D'Alema: «Alitalia non deve per forza essere italiana»
5 Marzo 2008
«L’interesse nazionale non coincide necessariamente con l’italianità» Massimo D’Alema, ospite negli studi di LA7 della trasmissione «Omnibus», risponde in questo
modo a Berlusconi che ieri era intervenuto sul tema della privatizzazione della compagnia di bandiera, dicendo che «Alitalia deve rimanere italiana».

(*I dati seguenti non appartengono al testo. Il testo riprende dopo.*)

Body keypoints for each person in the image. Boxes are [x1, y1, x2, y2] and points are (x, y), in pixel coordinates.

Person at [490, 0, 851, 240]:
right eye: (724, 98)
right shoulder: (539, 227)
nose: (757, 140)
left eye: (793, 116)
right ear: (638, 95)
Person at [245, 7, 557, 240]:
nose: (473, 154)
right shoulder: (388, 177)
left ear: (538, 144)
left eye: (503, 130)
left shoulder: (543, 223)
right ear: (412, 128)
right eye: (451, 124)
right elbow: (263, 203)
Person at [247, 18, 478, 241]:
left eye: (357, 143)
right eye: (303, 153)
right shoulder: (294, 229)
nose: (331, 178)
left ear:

«Non ce l’ho certo con Toto – ha spiegato D’Alema, parlando dell’altro pretendente, AirOne, escluso dalla trattativa – il problema è se è in grado di mettere in campo un
progetto valido per Alitalia e questo, a mio giudizio, al momento non c’è».
Il ministro degli Esteri poi attacca il cavaliere: «Berlusconi gioca in difesa la sua campagna elettorale, è un fenomeno calante, mentre il Pd è in ascesa». Anche la
questione del «voto utile» su cui punta molto il leader del Pdl, viene messo in discussione da D’Alema, per il quale «è indubbio che la sfida per il governo sarà
tra Veltroni e Berlusconi, ma ciò non significa che non sia utile un voto anche per altri schieramenti».